Before MLB starts selling tickets, some big questions remain around allowing fans inside the gates. Once baseball season ended and football season began, there was a much better understanding/framework made for team safety and games being rescheduled. However, despite this understanding, the NFL only saw spectators in 13 of 32 teams, and that was only in states that allowed for them to be there (Minnesota was not one of these states). If not all teams get spectators, what affect will this have on home field advantage? Will MLB have to split the earnings among teams somehow if only a handful of teams are making money from ticket sales and concessions, while the rest of the teams are playing in empty stadiums? Or will teams be forced to play in the states that are open to fans? With Spring Training being in Florida and Arizona (Florida saw NFL fans, Arizona did not), will Grapefruit League games get to open up to fans, while Cactus League does not? Will Cactus League games be played in Texas if Grapefruit League allows for fans?
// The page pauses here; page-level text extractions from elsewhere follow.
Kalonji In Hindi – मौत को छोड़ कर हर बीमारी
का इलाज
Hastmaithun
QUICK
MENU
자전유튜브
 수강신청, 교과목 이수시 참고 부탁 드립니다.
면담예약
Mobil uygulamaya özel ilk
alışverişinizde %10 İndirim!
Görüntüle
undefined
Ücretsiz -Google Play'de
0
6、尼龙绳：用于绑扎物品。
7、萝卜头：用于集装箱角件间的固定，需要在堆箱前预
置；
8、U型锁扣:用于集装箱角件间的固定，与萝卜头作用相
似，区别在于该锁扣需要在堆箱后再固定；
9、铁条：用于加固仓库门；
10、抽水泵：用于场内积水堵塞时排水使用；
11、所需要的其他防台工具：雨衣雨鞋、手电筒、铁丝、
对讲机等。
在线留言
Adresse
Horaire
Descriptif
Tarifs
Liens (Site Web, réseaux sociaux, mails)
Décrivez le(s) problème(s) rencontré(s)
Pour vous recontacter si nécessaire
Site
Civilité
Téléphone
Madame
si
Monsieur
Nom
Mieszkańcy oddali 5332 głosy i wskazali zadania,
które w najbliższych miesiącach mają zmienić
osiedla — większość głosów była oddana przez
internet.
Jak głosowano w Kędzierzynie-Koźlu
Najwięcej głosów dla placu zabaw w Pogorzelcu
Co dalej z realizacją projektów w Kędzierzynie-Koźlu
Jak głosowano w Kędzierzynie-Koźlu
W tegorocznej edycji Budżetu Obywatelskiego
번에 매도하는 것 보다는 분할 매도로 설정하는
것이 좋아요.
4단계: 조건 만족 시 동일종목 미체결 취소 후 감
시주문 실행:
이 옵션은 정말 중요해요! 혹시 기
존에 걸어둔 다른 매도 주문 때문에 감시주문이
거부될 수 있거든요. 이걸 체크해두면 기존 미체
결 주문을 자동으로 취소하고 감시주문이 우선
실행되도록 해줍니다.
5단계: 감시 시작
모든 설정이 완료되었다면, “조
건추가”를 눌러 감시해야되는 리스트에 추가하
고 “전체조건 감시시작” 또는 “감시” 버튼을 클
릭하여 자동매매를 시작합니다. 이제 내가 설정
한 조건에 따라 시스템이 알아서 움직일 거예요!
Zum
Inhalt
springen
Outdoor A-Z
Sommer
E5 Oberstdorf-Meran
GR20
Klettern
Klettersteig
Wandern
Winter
Will Covid continue to cause rescheduled games in 2021, or will teams have enough players in reserves (assuming that’s still a thing this season) to keep the schedule (and therefore tickets) from being constantly shifted around?

There are SO many questions to unpack here, but maybe if we are lucky between staying home, vaccinations, and increased mask wearing the numbers will be low enough to allow us to watch a game from the comfort of our favorite seats at Target Field sometime this summer. There can certainly be accommodations made that would allow less crowding at the gates or in the concourses, limited seating available, mask requirements, touchless ticketing/concession payments.... Then again, this would also require MLB to have their ducks in a row, which hasn’t proven to be their strong suit during the days of the ‘rona. In any case, I’d like to think that I’ll be able to watch a game from Target Field at SOME point this summer.

So there you have it, my friends. My triumphant (?) return to the keyboard. I know that baseball season is still a long way off, and things could really change between now and what’s supposed to be Opening Day on April 1, 2021. But for now, I’ll be dreaming of sitting in the stands, with the sunshine on my (someday unmasked) face, watching the boys of summer locked up in extra innings amid a race to the post season - where they’ll last longer than two games, with a beer in one hand and a hot dog in the other.